A week after vowing to do whatever it takes to keep the euro common currency intact, ECB President Mario Draghi had only more promises and nothing concrete to announce. In the near term, attention is likely to turn to the monthly U.S. payrolls report due Friday which provides a closely watched but lagging indicator of how the world’s biggest economy is faring.
Japan’s Nikkei 225 stock average was down 1.2 percent at 8,553.68 and Hong Kong’s Hang Seng lost 0.9 percent to 19,504.98. Australia’s S&P/ASX 200 shed 1 percent to 4,227 and South Korea’s Kospi dropped 1.1 percent to 1,849.01. The Shanghai Composite rose 0.4 percent to 2,120.54.

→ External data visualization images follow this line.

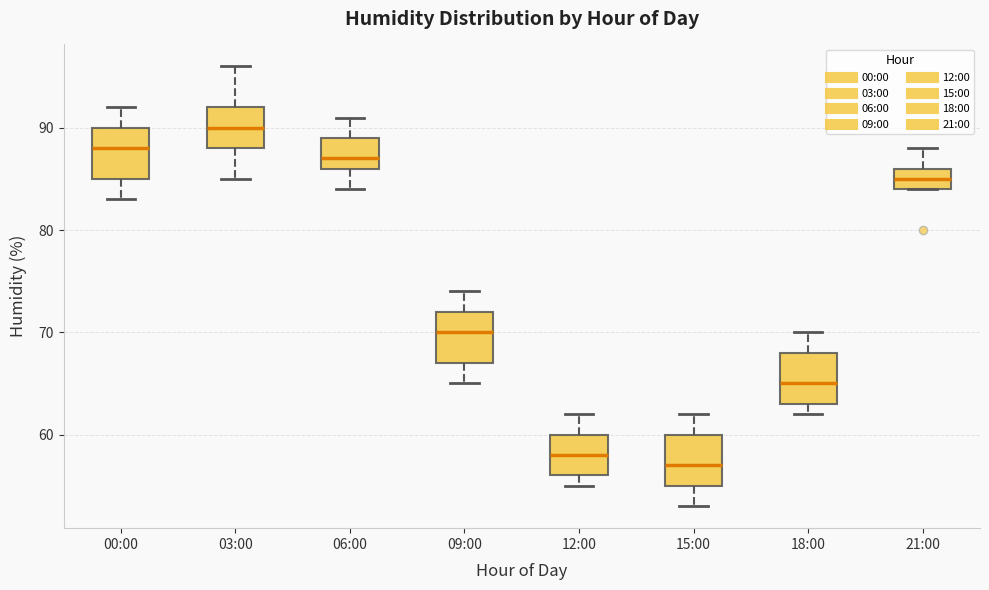

Which box's median line is the highest?

03:00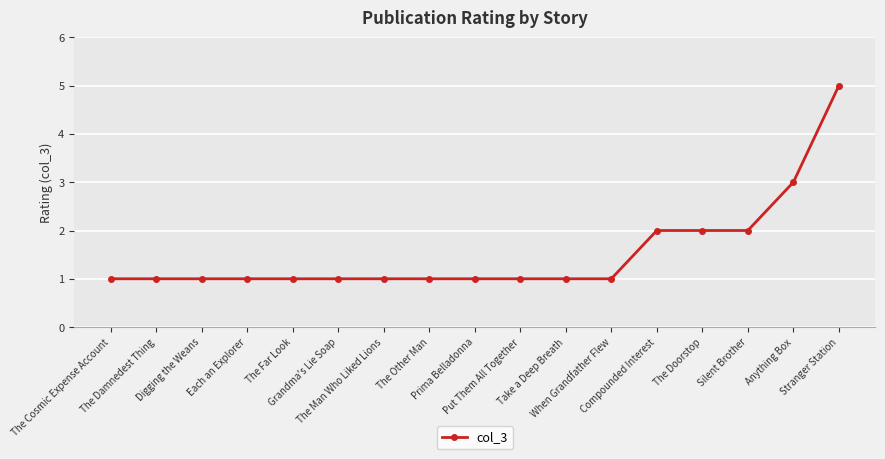

Is it true that the value at The Doorstop is 2?

True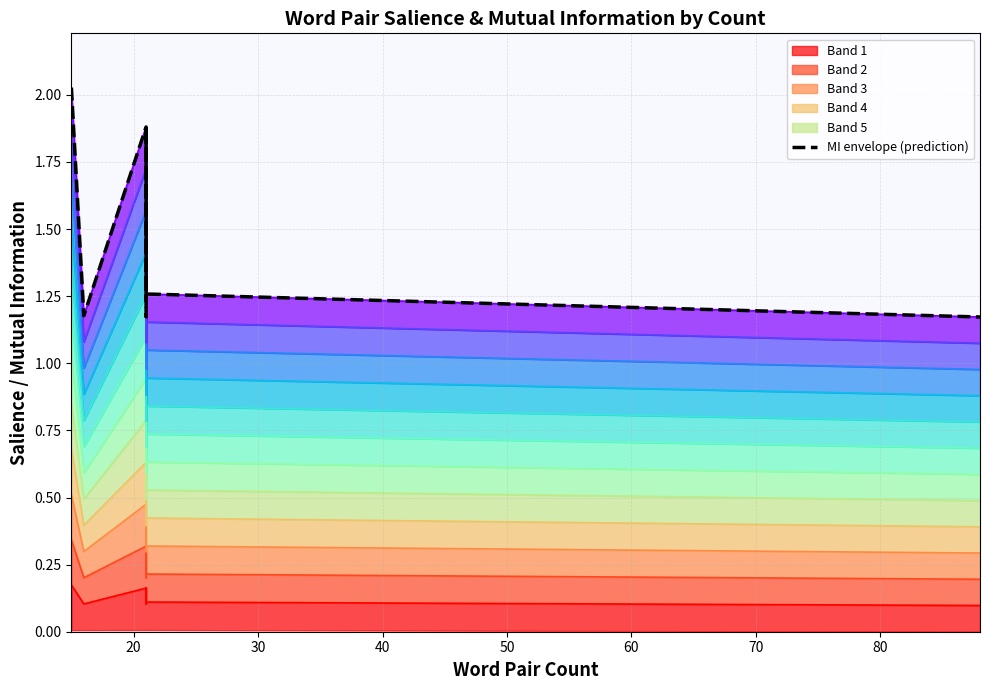

Reading right to left, what are all the values shown in this chart?

1.2	1.3	1.9	1.2	1.9	1.9	1.9	1.9	1.9	1.9	1.9	1.9	1.9	1.9	1.2	2.0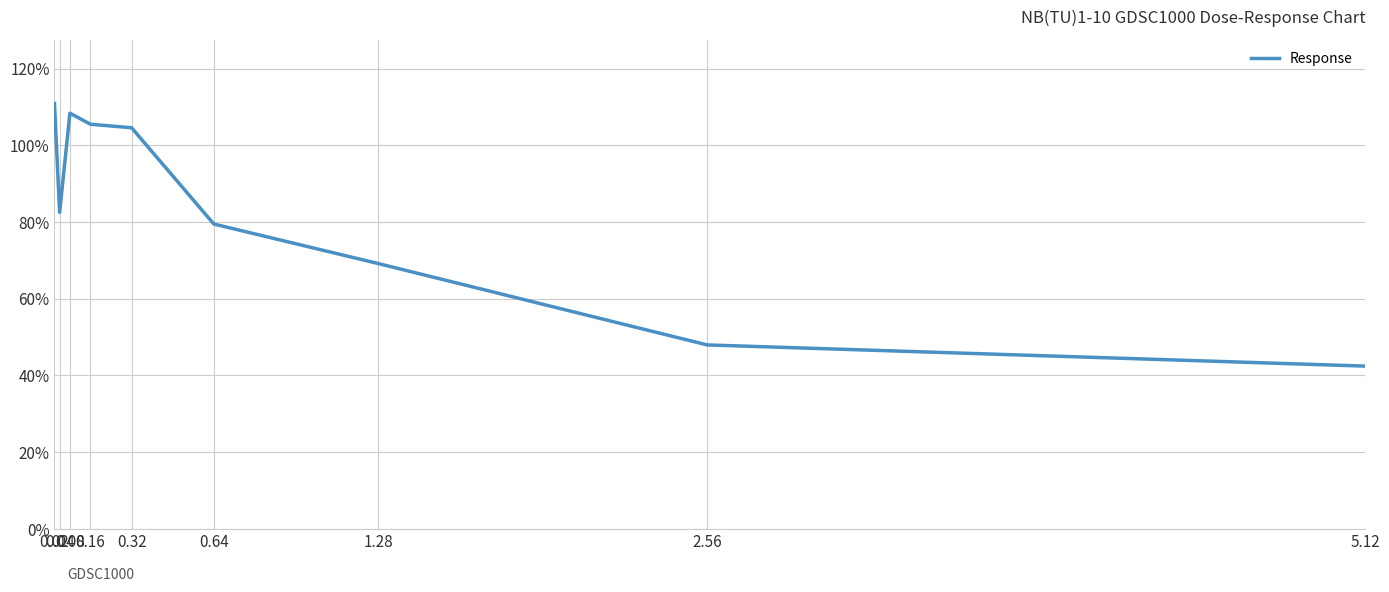

What is the difference between the maximum and minimum values?

68.5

Investors had hoped the ECB would resume purchases of government bonds to lower the borrowing costs of financially struggling countries such as Spain and announce other measures to calm a crisis that is dragging down global economic growth.

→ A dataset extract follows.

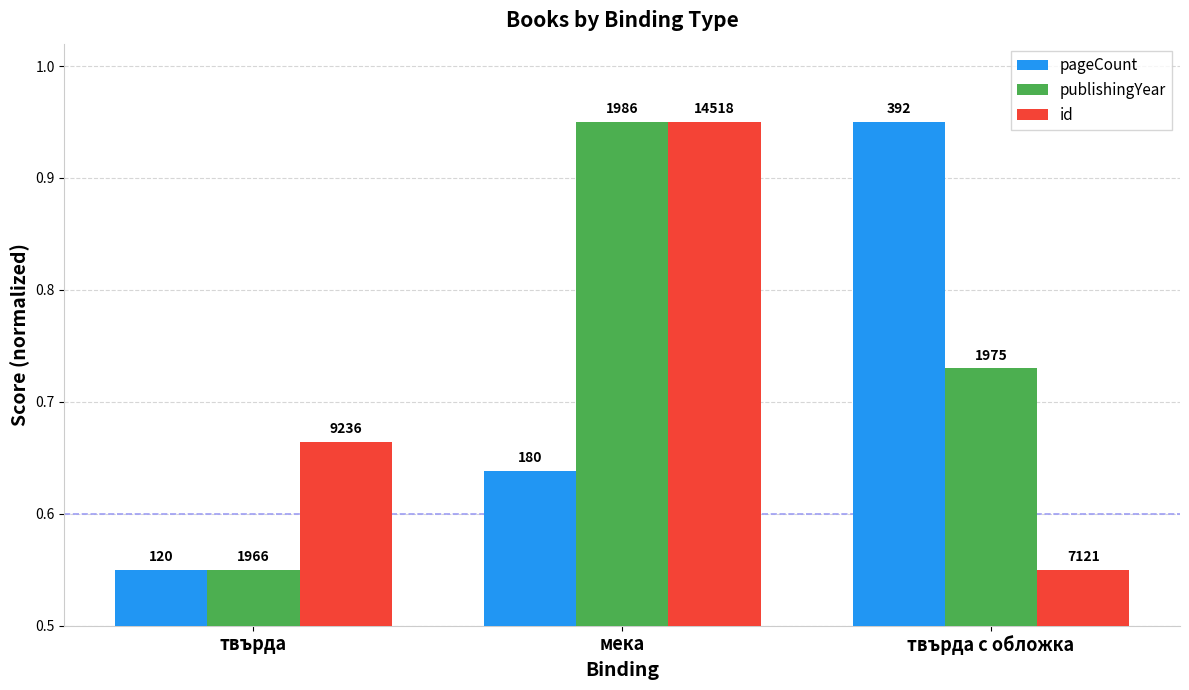

What are all the series names shown in the legend?

pageCount, publishingYear, id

But Germany, which is Europe’s biggest economy, is opposed to the ECB operating outside its mandate to control inflation and wants any government bond purchases to be financed by other funds set up to deal with the crisis.
The problem with the German approach, some analysts say, is that Europe’s bailout funds lack the firepower to make much of a difference if the financial situation in a big economy such as Spain or Italy dramatically worsens.